ABOUT THIS EXERCISE >>
Please report how many lines in the data below contain "create". Nothing besides the number should be written.

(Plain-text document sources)
######

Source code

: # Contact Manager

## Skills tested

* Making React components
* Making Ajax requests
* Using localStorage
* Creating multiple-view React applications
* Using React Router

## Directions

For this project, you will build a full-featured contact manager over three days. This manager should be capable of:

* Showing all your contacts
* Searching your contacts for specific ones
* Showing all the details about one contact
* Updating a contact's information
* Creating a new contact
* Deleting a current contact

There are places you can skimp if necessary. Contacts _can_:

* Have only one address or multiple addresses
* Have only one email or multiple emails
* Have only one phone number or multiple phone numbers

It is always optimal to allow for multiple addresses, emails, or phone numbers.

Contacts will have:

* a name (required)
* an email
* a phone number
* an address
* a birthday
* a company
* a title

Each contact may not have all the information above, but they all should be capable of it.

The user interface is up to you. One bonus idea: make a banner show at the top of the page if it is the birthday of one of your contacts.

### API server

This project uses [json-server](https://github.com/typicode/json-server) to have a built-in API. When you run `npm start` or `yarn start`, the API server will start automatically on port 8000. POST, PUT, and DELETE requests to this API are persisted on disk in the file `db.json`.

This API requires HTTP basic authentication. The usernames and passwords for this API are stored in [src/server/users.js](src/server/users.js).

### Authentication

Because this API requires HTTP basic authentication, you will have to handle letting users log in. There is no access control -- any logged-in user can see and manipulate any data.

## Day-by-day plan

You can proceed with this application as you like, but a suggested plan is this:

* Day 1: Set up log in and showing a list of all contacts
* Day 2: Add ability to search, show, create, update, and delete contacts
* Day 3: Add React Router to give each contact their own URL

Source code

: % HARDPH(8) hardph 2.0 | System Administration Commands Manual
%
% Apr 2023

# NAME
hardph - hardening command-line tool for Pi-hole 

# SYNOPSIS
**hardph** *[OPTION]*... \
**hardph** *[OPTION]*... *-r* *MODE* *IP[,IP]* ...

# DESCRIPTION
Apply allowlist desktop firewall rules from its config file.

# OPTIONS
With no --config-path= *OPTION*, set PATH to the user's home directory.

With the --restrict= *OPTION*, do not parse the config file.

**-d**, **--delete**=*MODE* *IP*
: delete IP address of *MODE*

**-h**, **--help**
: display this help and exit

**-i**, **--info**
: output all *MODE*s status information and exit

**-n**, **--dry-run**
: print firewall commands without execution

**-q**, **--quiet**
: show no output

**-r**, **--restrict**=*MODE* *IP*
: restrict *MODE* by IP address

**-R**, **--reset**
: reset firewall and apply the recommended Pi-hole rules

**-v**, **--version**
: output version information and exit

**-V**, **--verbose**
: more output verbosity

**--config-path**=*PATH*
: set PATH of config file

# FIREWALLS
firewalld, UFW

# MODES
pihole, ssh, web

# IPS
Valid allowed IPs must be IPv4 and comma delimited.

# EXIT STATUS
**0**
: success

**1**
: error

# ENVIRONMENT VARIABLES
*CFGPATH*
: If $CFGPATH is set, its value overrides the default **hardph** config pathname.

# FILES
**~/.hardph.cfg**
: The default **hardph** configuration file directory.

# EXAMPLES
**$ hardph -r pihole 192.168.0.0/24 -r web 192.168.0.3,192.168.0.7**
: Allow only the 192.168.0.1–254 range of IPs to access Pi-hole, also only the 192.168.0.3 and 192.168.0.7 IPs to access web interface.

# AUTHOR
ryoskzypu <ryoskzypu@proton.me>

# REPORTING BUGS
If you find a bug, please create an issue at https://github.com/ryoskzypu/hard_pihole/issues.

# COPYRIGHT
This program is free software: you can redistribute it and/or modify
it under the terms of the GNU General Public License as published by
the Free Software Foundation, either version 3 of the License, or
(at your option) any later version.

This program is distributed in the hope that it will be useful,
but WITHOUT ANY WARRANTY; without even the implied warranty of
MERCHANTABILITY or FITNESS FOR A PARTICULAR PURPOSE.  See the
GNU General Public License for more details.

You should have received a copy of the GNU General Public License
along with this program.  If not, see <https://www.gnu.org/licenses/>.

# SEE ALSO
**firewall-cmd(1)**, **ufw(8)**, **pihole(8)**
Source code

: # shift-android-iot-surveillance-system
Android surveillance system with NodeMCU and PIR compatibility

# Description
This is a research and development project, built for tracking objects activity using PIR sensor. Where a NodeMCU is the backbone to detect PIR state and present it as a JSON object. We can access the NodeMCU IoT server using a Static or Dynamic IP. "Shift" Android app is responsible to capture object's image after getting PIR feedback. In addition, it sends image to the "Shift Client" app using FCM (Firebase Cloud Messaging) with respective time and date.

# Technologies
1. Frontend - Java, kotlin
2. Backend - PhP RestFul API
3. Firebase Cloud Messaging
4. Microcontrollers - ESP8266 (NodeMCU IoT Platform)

######

RESULT OF THIS TASK >>
2